Whatever You Want: They can’t handle the conversation. Don’t ask them to have it. Put the stuff in storage (in a place with some sort of temp control/flooding prevention so it won’t get damaged) and don’t talk about it anymore. When they are ready to talk about it, they’ll ask about it and your husband will say something like: “Oh we had to put it in storage because we had a guest staying over, but we can go pick it up with you whenever you want.” (or “we needed to use the room” if you don’t have a guest and are likely to be caught out on that—but if you don’t have guests, is it that big of a deal to just let it be?) He needs to convey this is a light, innocent tone because you did nothing wrong (except maybe by ignoring their previous distress at the idea of it going into storage, but I think you’d be doing them a favor by just acting like that conversation didn’t happen because it was a highly emotional reaction). You put stuff in storage because it didn’t fit in your house. If they get mad, explain that you saw how hard a subject it was for them and you didn’t want to cause them more pain by making them deal with it before they were ready but needed to do something with it in the meantime. At some point, if your husband can do this gently and feels it might be better received, he might find a way to gradually start introducing the idea with “Auntie Carol is coming to stay with us this week.” “Where is she staying?” “In the guestroom.”

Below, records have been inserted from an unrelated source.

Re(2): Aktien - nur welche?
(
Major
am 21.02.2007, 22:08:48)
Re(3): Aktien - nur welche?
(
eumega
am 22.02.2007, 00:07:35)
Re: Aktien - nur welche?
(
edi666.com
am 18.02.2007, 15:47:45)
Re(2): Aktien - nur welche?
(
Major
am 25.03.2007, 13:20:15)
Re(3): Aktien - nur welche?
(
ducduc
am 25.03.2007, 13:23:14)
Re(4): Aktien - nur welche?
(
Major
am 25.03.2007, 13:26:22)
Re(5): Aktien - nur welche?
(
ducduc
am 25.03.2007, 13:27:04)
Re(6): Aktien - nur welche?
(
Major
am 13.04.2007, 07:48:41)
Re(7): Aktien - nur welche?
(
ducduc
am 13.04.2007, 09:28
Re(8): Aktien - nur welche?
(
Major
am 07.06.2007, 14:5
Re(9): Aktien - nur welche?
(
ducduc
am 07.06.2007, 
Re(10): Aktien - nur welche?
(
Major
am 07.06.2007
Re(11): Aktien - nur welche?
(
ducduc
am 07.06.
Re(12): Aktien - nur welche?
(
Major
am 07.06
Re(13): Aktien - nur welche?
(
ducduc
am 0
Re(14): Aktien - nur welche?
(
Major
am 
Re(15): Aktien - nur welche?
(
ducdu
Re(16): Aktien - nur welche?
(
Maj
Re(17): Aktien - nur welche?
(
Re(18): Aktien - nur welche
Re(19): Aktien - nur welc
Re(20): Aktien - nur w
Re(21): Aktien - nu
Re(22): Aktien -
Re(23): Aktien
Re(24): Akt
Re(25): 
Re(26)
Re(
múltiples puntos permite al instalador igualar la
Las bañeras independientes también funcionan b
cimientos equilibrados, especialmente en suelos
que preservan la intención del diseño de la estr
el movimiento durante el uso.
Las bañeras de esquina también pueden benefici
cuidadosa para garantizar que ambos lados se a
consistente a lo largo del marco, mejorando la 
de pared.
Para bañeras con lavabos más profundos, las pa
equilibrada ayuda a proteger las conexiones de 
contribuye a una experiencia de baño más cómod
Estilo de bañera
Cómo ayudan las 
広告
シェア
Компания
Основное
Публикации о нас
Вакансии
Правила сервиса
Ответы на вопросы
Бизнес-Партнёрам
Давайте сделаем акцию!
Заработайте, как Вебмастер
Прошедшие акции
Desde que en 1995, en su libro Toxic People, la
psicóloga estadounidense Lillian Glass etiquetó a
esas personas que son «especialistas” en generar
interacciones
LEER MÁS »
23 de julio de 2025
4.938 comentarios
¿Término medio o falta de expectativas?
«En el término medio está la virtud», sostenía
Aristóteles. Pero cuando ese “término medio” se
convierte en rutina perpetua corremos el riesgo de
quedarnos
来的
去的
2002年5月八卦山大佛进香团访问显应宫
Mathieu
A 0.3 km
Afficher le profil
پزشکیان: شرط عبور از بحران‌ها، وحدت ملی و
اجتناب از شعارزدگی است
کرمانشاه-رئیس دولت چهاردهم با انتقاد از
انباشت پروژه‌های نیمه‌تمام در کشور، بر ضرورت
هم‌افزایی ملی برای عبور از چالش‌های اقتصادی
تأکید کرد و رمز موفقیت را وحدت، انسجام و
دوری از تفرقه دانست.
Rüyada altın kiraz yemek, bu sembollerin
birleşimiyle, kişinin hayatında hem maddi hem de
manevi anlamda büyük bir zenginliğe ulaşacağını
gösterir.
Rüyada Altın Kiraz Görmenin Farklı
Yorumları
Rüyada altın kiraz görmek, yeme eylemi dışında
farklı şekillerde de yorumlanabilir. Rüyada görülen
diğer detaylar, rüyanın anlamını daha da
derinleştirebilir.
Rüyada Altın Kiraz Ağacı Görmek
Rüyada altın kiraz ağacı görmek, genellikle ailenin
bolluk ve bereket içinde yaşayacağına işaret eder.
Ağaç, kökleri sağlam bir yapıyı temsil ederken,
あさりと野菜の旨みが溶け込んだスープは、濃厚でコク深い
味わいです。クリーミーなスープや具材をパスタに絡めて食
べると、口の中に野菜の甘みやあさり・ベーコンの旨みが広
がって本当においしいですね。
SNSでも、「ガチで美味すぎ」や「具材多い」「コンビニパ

Don’t compare your grief to theirs (it’s not the same—which is not to say that it’s less than, in some ways yours was extremely significant, but it’s very different) because the comparison is not going help. And definitely don’t mention their extra bedrooms, which is a great way to remind them of the kids they thought they’d have by now, and because it’s not hugely relevant (they can’t emotionally handle having the stuff in the house with them right now, how many bedrooms they have to store that stuff is not super relevant unless you’re not able to pay for storage). Or you could do the super complicated thing: Put it all in storage, see if they start asking for the stuff, and then hurriedly move it back into the guest room before they come to get it. Don’t recommend because that level of tiptoeing around someone else’s feelings means either you or your husband or both of you aren’t willing to assert your boundaries and stick to them … but it’s an option.

Also, check your instinct (it’s coming through pretty strongly in your letter even though you acknowledge your empathy with their loss—which is partly why I think the comparison backfires) to suggest that they need to get over it already or that your stepdaughter is being entitled. If she senses that you believe this, she’s going to be more focused on how much she’s failing your perception of this than actually processing what has happened.

What this response clarified for me is that it’s not really the car seat finding a new home that’s upsetting to the letter writer’s stepdaughter. It’s the conversation about it and how heavy and final it feels. It’s having to approve a decision in a way that suggests she’s ready to move on, when she’s not actually ready at all. And you can just skip all that.

I also loved the last two sentences. That note about empathy is a very important one.
Whether the letter writer can conceal any “time to get over it” feelings that may exist will have a bigger impact on her relationship with her stepdaughter than any decisions about storage will.